Le Coryphée. — (Suppliant.) Père, reste auprès de moi, sers-moi de guide : tu verras bien s’il y a en moi quelque lâcheté. Tu reconnaîtras toi-même, si tu te tiens à mes côtés, que ce que tu dis ne signifie rien.

  1. Comme dans le Cyclope 2 sqq., Silène se vante des hauts faits de sa jeunesse, mais tandis que dans Euripide il prétend avoir tué à coups de lance le géant Encélade, ce qui était un exploit d’Athéna, dans Sophocle il est moins fanfaron, et il n’a pas tort, puisqu’il va bientôt donner une preuve significative de sa bravoure, en quittant lâchement la scène, épouvanté par les sons de la lyre.

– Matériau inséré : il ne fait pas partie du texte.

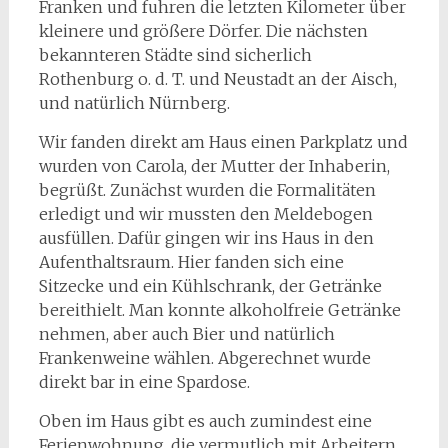
Franken und fuhren die letzten Kilometer über
kleinere und größere Dörfer. Die nächsten
bekannteren Städte sind sicherlich
Rothenburg o. d. T. und Neustadt an der Aisch,
und natürlich Nürnberg.
Wir fanden direkt am Haus einen Parkplatz und
wurden von Carola, der Mutter der Inhaberin,
begrüßt. Zunächst wurden die Formalitäten
erledigt und wir mussten den Meldebogen
ausfüllen. Dafür gingen wir ins Haus in den
Aufenthaltsraum. Hier fanden sich eine
Sitzecke und ein Kühlschrank, der Getränke
bereithielt. Man konnte alkoholfreie Getränke
nehmen, aber auch Bier und natürlich
Frankenweine wählen. Abgerechnet wurde
direkt bar in eine Spardose.
Oben im Haus gibt es auch zumindest eine
Ferienwohnung, die vermutlich mit Arbeitern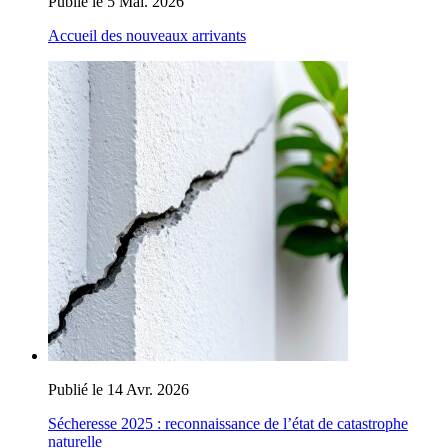
Publié le 5 Mai. 2026
Accueil des nouveaux arrivants
Publié le 14 Avr. 2026
Sécheresse 2025 : reconnaissance de l’état de catastrophe
naturelle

  2. Le sens du mot ϰόλαξ est obscur : je suis l’interprétation adoptée par Hunt, d’après Moeris, p. 113 : γόης Ἀττιϰοὶ, ϰόλαξ Ἕλληνες (Cf. Walker, p. 89 sqq.) Silène a entendu un bruit étrange, quelque pipeau rustique, croit-il instinctivement, qui n’a pas un son ordinaire : il y a quelqu’un qui se moque de lui et veut leur faire peur ; son mauvais tour ne réussira pas.